■ Assignment ■
Repeat the records given below in full, with no changes.

■ Supplied entries ■

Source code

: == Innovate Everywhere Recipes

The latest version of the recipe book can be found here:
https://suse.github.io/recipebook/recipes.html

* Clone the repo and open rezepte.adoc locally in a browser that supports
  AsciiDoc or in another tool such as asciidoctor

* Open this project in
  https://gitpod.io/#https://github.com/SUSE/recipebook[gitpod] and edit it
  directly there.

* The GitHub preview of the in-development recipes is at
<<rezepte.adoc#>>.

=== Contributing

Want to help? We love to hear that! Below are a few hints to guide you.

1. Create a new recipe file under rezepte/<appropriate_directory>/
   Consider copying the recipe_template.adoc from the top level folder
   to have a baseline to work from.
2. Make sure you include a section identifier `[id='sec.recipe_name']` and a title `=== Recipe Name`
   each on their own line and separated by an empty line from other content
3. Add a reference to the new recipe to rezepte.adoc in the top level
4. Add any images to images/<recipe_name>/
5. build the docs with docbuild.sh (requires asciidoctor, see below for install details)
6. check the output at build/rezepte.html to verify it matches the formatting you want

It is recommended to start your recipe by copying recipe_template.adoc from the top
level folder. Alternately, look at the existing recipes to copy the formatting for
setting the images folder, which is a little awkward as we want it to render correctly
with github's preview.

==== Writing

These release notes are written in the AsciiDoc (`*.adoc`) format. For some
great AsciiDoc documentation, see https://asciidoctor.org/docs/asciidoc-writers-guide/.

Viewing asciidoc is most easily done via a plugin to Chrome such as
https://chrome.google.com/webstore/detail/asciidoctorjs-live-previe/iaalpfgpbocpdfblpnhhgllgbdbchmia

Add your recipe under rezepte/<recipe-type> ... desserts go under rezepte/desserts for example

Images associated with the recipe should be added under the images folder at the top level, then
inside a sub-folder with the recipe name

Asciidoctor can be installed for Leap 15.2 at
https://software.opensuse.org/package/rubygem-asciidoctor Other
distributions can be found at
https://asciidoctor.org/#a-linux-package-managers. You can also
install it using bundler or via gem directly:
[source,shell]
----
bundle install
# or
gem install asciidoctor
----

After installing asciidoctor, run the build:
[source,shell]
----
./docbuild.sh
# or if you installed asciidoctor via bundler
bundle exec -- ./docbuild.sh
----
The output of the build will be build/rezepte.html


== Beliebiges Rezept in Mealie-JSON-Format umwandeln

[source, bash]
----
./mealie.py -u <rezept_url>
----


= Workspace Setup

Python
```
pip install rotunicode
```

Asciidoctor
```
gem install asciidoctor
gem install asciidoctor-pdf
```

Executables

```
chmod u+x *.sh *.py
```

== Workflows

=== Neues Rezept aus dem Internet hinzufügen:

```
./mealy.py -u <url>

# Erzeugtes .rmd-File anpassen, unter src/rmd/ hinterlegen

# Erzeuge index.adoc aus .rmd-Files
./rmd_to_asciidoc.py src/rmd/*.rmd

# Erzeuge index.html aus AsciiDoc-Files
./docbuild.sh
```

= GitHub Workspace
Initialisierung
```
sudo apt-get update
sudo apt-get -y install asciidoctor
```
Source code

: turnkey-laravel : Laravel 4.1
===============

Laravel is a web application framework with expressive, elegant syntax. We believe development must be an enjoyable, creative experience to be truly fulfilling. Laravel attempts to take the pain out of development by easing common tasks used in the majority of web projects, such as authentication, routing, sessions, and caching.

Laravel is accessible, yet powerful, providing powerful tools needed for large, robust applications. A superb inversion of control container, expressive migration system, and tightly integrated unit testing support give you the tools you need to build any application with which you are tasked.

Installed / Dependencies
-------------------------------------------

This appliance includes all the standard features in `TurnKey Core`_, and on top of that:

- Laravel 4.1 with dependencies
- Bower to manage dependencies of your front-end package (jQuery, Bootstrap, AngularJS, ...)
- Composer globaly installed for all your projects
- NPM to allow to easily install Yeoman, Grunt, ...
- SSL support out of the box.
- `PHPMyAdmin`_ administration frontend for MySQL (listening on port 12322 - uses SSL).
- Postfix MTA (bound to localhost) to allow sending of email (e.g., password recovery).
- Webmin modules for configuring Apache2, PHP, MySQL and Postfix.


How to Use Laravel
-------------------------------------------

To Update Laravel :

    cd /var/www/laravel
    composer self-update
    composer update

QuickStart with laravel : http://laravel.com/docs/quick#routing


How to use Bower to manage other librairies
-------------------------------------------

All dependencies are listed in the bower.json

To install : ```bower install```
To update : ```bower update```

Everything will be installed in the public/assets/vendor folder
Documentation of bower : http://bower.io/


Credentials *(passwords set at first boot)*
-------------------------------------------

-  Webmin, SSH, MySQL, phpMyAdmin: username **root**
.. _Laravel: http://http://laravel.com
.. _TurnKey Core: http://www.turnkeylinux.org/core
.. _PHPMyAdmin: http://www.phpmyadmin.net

■ Output ■
Source code

: == Innovate Everywhere Recipes

The latest version of the recipe book can be found here:
https://suse.github.io/recipebook/recipes.html

* Clone the repo and open rezepte.adoc locally in a browser that supports
  AsciiDoc or in another tool such as asciidoctor

* Open this project in
  https://gitpod.io/#https://github.com/SUSE/recipebook[gitpod] and edit it
  directly there.

* The GitHub preview of the in-development recipes is at
<<rezepte.adoc#>>.

=== Contributing

Want to help? We love to hear that! Below are a few hints to guide you.

1. Create a new recipe file under rezepte/<appropriate_directory>/
   Consider copying the recipe_template.adoc from the top level folder
   to have a baseline to work from.
2. Make sure you include a section identifier `[id='sec.recipe_name']` and a title `=== Recipe Name`
   each on their own line and separated by an empty line from other content
3. Add a reference to the new recipe to rezepte.adoc in the top level
4. Add any images to images/<recipe_name>/
5. build the docs with docbuild.sh (requires asciidoctor, see below for install details)
6. check the output at build/rezepte.html to verify it matches the formatting you want

It is recommended to start your recipe by copying recipe_template.adoc from the top
level folder. Alternately, look at the existing recipes to copy the formatting for
setting the images folder, which is a little awkward as we want it to render correctly
with github's preview.

==== Writing

These release notes are written in the AsciiDoc (`*.adoc`) format. For some
great AsciiDoc documentation, see https://asciidoctor.org/docs/asciidoc-writers-guide/.

Viewing asciidoc is most easily done via a plugin to Chrome such as
https://chrome.google.com/webstore/detail/asciidoctorjs-live-previe/iaalpfgpbocpdfblpnhhgllgbdbchmia

Add your recipe under rezepte/<recipe-type> ... desserts go under rezepte/desserts for example

Images associated with the recipe should be added under the images folder at the top level, then
inside a sub-folder with the recipe name

Asciidoctor can be installed for Leap 15.2 at
https://software.opensuse.org/package/rubygem-asciidoctor Other
distributions can be found at
https://asciidoctor.org/#a-linux-package-managers. You can also
install it using bundler or via gem directly:
[source,shell]
----
bundle install
# or
gem install asciidoctor
----

After installing asciidoctor, run the build:
[source,shell]
----
./docbuild.sh
# or if you installed asciidoctor via bundler
bundle exec -- ./docbuild.sh
----
The output of the build will be build/rezepte.html


== Beliebiges Rezept in Mealie-JSON-Format umwandeln

[source, bash]
----
./mealie.py -u <rezept_url>
----


= Workspace Setup

Python
```
pip install rotunicode
```

Asciidoctor
```
gem install asciidoctor
gem install asciidoctor-pdf
```

Executables

```
chmod u+x *.sh *.py
```

== Workflows

=== Neues Rezept aus dem Internet hinzufügen:

```
./mealy.py -u <url>

# Erzeugtes .rmd-File anpassen, unter src/rmd/ hinterlegen

# Erzeuge index.adoc aus .rmd-Files
./rmd_to_asciidoc.py src/rmd/*.rmd

# Erzeuge index.html aus AsciiDoc-Files
./docbuild.sh
```

= GitHub Workspace
Initialisierung
```
sudo apt-get update
sudo apt-get -y install asciidoctor
```
Source code

: turnkey-laravel : Laravel 4.1
===============

Laravel is a web application framework with expressive, elegant syntax. We believe development must be an enjoyable, creative experience to be truly fulfilling. Laravel attempts to take the pain out of development by easing common tasks used in the majority of web projects, such as authentication, routing, sessions, and caching.

Laravel is accessible, yet powerful, providing powerful tools needed for large, robust applications. A superb inversion of control container, expressive migration system, and tightly integrated unit testing support give you the tools you need to build any application with which you are tasked.

Installed / Dependencies
-------------------------------------------

This appliance includes all the standard features in `TurnKey Core`_, and on top of that:

- Laravel 4.1 with dependencies
- Bower to manage dependencies of your front-end package (jQuery, Bootstrap, AngularJS, ...)
- Composer globaly installed for all your projects
- NPM to allow to easily install Yeoman, Grunt, ...
- SSL support out of the box.
- `PHPMyAdmin`_ administration frontend for MySQL (listening on port 12322 - uses SSL).
- Postfix MTA (bound to localhost) to allow sending of email (e.g., password recovery).
- Webmin modules for configuring Apache2, PHP, MySQL and Postfix.


How to Use Laravel
-------------------------------------------

To Update Laravel :

    cd /var/www/laravel
    composer self-update
    composer update

QuickStart with laravel : http://laravel.com/docs/quick#routing


How to use Bower to manage other librairies
-------------------------------------------

All dependencies are listed in the bower.json

To install : ```bower install```
To update : ```bower update```

Everything will be installed in the public/assets/vendor folder
Documentation of bower : http://bower.io/


Credentials *(passwords set at first boot)*
-------------------------------------------

-  Webmin, SSH, MySQL, phpMyAdmin: username **root**
.. _Laravel: http://http://laravel.com
.. _TurnKey Core: http://www.turnkeylinux.org/core
.. _PHPMyAdmin: http://www.phpmyadmin.net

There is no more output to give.